Work required:
Write out the text of every item below, keeping every character the same.

--------------------

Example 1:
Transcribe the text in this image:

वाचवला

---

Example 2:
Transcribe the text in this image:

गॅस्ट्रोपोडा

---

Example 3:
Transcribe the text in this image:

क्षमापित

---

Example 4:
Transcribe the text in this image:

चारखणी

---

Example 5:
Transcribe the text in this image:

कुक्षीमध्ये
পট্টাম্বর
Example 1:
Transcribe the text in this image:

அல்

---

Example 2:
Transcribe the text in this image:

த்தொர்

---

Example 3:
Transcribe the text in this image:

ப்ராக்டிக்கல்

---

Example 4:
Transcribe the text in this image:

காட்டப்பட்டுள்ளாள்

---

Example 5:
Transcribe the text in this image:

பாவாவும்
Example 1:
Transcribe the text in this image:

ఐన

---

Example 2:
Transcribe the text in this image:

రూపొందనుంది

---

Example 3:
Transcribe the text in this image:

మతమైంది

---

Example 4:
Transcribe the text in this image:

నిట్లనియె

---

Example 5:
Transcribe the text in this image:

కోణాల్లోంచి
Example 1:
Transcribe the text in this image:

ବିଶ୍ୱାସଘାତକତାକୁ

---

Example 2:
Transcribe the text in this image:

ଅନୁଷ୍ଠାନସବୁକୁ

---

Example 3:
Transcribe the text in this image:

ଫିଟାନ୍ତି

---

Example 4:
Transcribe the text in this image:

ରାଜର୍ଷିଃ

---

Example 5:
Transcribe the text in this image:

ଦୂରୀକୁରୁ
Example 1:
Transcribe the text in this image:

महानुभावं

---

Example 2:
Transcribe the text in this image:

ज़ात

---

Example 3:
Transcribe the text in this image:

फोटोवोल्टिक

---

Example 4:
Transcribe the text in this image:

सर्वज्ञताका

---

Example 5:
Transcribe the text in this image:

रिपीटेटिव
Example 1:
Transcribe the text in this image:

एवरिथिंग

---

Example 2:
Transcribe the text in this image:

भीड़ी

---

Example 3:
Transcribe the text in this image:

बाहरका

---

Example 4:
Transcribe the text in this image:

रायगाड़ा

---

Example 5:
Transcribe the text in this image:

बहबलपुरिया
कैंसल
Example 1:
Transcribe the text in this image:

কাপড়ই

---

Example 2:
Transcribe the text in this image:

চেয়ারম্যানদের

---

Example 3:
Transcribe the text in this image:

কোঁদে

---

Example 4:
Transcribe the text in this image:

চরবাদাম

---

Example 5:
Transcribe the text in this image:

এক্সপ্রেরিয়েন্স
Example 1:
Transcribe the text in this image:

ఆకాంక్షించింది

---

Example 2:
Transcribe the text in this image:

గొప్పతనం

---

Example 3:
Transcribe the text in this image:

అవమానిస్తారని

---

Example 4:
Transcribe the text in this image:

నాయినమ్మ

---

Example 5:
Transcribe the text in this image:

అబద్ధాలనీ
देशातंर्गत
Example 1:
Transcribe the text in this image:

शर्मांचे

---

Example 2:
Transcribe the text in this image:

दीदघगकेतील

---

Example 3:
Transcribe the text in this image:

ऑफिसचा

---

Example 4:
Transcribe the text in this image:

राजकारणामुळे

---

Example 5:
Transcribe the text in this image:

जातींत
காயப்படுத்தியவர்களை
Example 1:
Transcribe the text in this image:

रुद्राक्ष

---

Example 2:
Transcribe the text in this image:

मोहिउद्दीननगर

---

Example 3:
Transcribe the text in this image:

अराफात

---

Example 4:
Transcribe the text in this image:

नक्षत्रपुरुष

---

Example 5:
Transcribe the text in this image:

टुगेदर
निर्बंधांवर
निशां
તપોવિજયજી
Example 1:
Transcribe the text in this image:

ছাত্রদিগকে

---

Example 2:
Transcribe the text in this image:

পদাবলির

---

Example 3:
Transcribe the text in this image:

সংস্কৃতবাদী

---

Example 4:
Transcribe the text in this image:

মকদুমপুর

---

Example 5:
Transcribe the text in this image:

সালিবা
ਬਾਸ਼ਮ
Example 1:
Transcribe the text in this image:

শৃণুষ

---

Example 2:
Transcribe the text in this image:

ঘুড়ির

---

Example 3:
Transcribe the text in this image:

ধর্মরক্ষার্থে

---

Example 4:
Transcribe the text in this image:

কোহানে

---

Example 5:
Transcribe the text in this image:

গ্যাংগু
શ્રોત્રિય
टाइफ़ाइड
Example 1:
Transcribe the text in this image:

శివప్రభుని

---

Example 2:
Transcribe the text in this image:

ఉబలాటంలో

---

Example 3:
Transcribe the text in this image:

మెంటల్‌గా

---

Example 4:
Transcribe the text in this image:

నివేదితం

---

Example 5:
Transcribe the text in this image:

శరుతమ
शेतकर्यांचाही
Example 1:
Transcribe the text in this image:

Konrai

--------------------

Problem solution:
Example 1:
Transcribe the text in this image:

वाचवला

---

Example 2:
Transcribe the text in this image:

गॅस्ट्रोपोडा

---

Example 3:
Transcribe the text in this image:

क्षमापित

---

Example 4:
Transcribe the text in this image:

चारखणी

---

Example 5:
Transcribe the text in this image:

कुक्षीमध्ये
পট্টাম্বর
Example 1:
Transcribe the text in this image:

அல்

---

Example 2:
Transcribe the text in this image:

த்தொர்

---

Example 3:
Transcribe the text in this image:

ப்ராக்டிக்கல்

---

Example 4:
Transcribe the text in this image:

காட்டப்பட்டுள்ளாள்

---

Example 5:
Transcribe the text in this image:

பாவாவும்
Example 1:
Transcribe the text in this image:

ఐన

---

Example 2:
Transcribe the text in this image:

రూపొందనుంది

---

Example 3:
Transcribe the text in this image:

మతమైంది

---

Example 4:
Transcribe the text in this image:

నిట్లనియె

---

Example 5:
Transcribe the text in this image:

కోణాల్లోంచి
Example 1:
Transcribe the text in this image:

ବିଶ୍ୱାସଘାତକତାକୁ

---

Example 2:
Transcribe the text in this image:

ଅନୁଷ୍ଠାନସବୁକୁ

---

Example 3:
Transcribe the text in this image:

ଫିଟାନ୍ତି

---

Example 4:
Transcribe the text in this image:

ରାଜର୍ଷିଃ

---

Example 5:
Transcribe the text in this image:

ଦୂରୀକୁରୁ
Example 1:
Transcribe the text in this image:

महानुभावं

---

Example 2:
Transcribe the text in this image:

ज़ात

---

Example 3:
Transcribe the text in this image:

फोटोवोल्टिक

---

Example 4:
Transcribe the text in this image:

सर्वज्ञताका

---

Example 5:
Transcribe the text in this image:

रिपीटेटिव
Example 1:
Transcribe the text in this image:

एवरिथिंग

---

Example 2:
Transcribe the text in this image:

भीड़ी

---

Example 3:
Transcribe the text in this image:

बाहरका

---

Example 4:
Transcribe the text in this image:

रायगाड़ा

---

Example 5:
Transcribe the text in this image:

बहबलपुरिया
कैंसल
Example 1:
Transcribe the text in this image:

কাপড়ই

---

Example 2:
Transcribe the text in this image:

চেয়ারম্যানদের

---

Example 3:
Transcribe the text in this image:

কোঁদে

---

Example 4:
Transcribe the text in this image:

চরবাদাম

---

Example 5:
Transcribe the text in this image:

এক্সপ্রেরিয়েন্স
Example 1:
Transcribe the text in this image:

ఆకాంక్షించింది

---

Example 2:
Transcribe the text in this image:

గొప్పతనం

---

Example 3:
Transcribe the text in this image:

అవమానిస్తారని

---

Example 4:
Transcribe the text in this image:

నాయినమ్మ

---

Example 5:
Transcribe the text in this image:

అబద్ధాలనీ
देशातंर्गत
Example 1:
Transcribe the text in this image:

शर्मांचे

---

Example 2:
Transcribe the text in this image:

दीदघगकेतील

---

Example 3:
Transcribe the text in this image:

ऑफिसचा

---

Example 4:
Transcribe the text in this image:

राजकारणामुळे

---

Example 5:
Transcribe the text in this image:

जातींत
காயப்படுத்தியவர்களை
Example 1:
Transcribe the text in this image:

रुद्राक्ष

---

Example 2:
Transcribe the text in this image:

मोहिउद्दीननगर

---

Example 3:
Transcribe the text in this image:

अराफात

---

Example 4:
Transcribe the text in this image:

नक्षत्रपुरुष

---

Example 5:
Transcribe the text in this image:

टुगेदर
निर्बंधांवर
निशां
તપોવિજયજી
Example 1:
Transcribe the text in this image:

ছাত্রদিগকে

---

Example 2:
Transcribe the text in this image:

পদাবলির

---

Example 3:
Transcribe the text in this image:

সংস্কৃতবাদী

---

Example 4:
Transcribe the text in this image:

মকদুমপুর

---

Example 5:
Transcribe the text in this image:

সালিবা
ਬਾਸ਼ਮ
Example 1:
Transcribe the text in this image:

শৃণুষ

---

Example 2:
Transcribe the text in this image:

ঘুড়ির

---

Example 3:
Transcribe the text in this image:

ধর্মরক্ষার্থে

---

Example 4:
Transcribe the text in this image:

কোহানে

---

Example 5:
Transcribe the text in this image:

গ্যাংগু
શ્રોત્રિય
टाइफ़ाइड
Example 1:
Transcribe the text in this image:

శివప్రభుని

---

Example 2:
Transcribe the text in this image:

ఉబలాటంలో

---

Example 3:
Transcribe the text in this image:

మెంటల్‌గా

---

Example 4:
Transcribe the text in this image:

నివేదితం

---

Example 5:
Transcribe the text in this image:

శరుతమ
शेतकर्यांचाही
Example 1:
Transcribe the text in this image:

Konrai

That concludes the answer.